EXERCISE | Copy all the lines of the data that include the word "pixels".

SUPPLIED DATA |
= Beginning of Section =

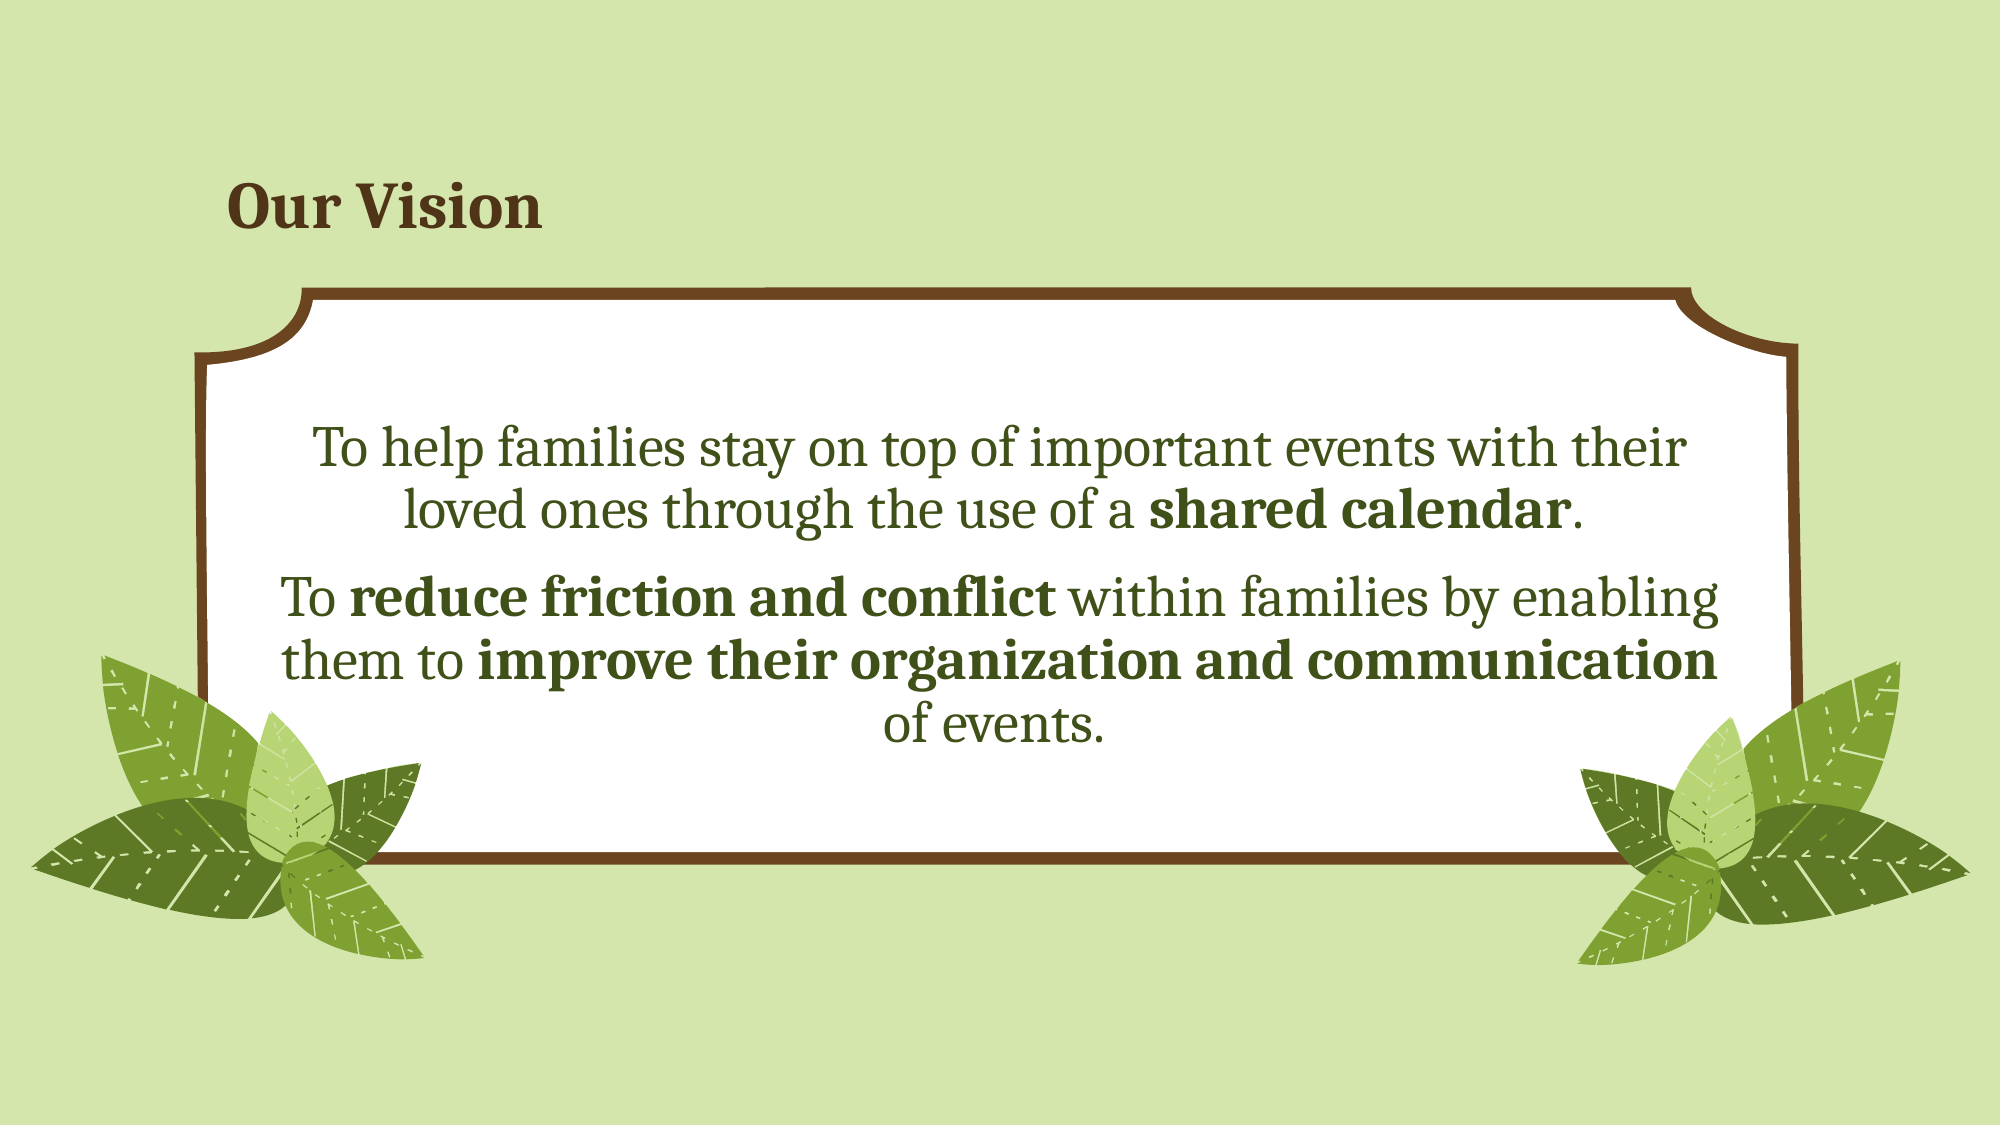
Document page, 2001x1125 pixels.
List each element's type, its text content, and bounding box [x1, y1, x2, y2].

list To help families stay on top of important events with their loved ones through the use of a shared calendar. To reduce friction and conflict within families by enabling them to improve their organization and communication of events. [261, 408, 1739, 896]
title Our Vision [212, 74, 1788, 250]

= End of Section =
= Beginning of Section =

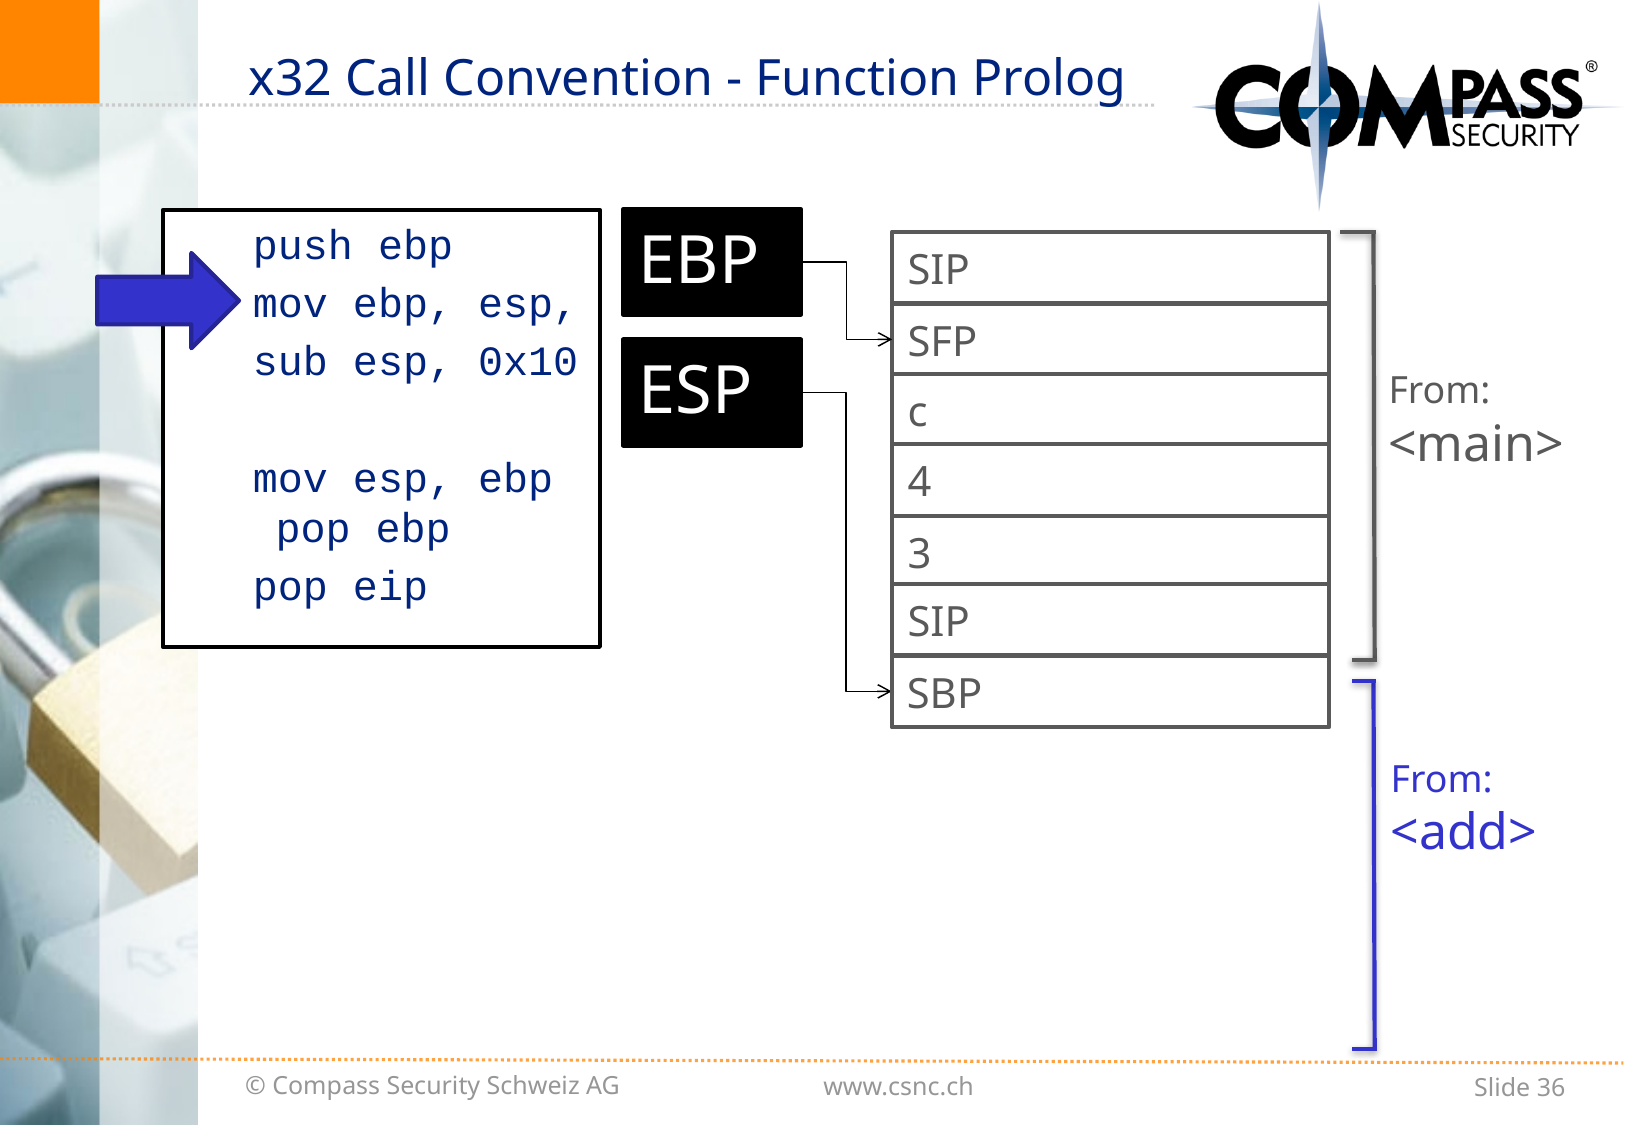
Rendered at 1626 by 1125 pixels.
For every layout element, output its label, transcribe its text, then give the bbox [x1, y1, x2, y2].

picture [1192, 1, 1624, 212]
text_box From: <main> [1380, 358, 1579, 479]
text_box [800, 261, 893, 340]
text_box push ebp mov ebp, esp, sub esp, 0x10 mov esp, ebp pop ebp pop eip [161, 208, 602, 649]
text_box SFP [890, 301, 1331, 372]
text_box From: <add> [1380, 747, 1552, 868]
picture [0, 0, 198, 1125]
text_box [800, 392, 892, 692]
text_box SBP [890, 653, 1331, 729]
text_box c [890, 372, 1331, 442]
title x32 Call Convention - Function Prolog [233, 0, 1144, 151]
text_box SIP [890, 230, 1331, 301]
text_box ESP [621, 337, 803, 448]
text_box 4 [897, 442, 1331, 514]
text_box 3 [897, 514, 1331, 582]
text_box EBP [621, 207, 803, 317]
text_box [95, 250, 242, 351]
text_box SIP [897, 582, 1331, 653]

= End of Section =

WRITTEN RESPONSE |
Document page, 2001x1125 pixels.
Rendered at 1626 by 1125 pixels.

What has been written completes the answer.